In 2017, Mexico experienced its deadliest year in its modern history. The high levels of violence came from an internal fight between drug trafficking groups and the authorities. To some observers, this condition demonstrates that the nation needs to legalize the medical and recreational consumption of illegal drugs such as marijuana. However, Mexico’s historical experience with these type of policies shows that the legalization of these narcotics is impossible.
The Mexican government legalized the medical administration of illegal drugs to users on February 17, 1940. Encino Froylan describes this historical event in his book, Nuestra Historica Narcotica: Pasajes para (re)legalized las Drogas en Mexico. According to Encino, Mexican president Lazaro Cardenas established this policy to eradicate a growing public health issue, but also to eliminate drug trafficking. The measure produced positive results and Mexican journalists commented that this policy was moving drug dealers out of their markets. However, the Cardenas administration removed this reform after a couple of months.
Encino argues that the Mexican government was being pressured by the United States. During this period, the Second World War disrupted the production of medical supplies. The American government used this excused to force the Mexican authorities to eliminate its drug policy with the threat of blockading its access to medical supplies.
The historical event mentioned above needs to be taken into consideration before adopting a legalization policy in Mexico again.

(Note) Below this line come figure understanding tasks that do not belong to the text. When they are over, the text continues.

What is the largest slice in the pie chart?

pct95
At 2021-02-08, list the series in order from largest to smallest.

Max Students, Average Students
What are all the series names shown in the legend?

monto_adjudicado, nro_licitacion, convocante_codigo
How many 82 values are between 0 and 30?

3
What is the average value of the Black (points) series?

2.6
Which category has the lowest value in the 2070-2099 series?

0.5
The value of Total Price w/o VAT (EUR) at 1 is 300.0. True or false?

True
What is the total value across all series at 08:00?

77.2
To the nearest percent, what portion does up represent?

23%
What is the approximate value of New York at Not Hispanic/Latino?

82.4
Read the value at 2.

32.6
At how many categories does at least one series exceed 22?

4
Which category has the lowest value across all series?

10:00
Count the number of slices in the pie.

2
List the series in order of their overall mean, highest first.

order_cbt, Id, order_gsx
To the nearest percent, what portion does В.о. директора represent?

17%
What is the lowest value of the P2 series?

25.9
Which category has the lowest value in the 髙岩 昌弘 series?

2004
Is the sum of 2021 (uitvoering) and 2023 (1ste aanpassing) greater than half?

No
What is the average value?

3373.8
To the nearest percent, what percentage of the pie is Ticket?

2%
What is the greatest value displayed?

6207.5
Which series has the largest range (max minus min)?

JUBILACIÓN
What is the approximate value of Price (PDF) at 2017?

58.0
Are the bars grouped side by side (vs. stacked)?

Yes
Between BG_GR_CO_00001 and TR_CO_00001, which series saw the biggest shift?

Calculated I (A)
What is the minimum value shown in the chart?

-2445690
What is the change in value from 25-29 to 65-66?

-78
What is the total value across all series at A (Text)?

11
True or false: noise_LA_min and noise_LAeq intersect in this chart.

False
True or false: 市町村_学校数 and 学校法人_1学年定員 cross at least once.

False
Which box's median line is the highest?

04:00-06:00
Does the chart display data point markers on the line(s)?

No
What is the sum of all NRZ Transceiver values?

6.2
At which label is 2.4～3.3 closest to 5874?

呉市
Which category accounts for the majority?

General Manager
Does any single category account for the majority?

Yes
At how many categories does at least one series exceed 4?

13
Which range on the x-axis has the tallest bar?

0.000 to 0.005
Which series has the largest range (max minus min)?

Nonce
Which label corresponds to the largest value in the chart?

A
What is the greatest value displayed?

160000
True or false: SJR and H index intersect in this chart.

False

This incident demonstrates that the United States government will not tolerate a change in drug policy. In part because the American authorities have supported the militarization of anti-narcotic policies in Mexico since the 1980s. A sudden change in this policy could initiate an indirect confrontation. Also, there are several American corporations that benefit from supporting drug policies in Latin American nations such as Mexico. To the point that experts and scholars have argued that anti-narcotic operations in this region only benefit the economic interests of American investors.
Thus, Mexico is incapable of changing its drug policy due to its ties with the United States. This relationship forces the Mexican government to continue with its militarization of anti-narcotic operations. Even though these actions have not reduced the levels of violence or drug production.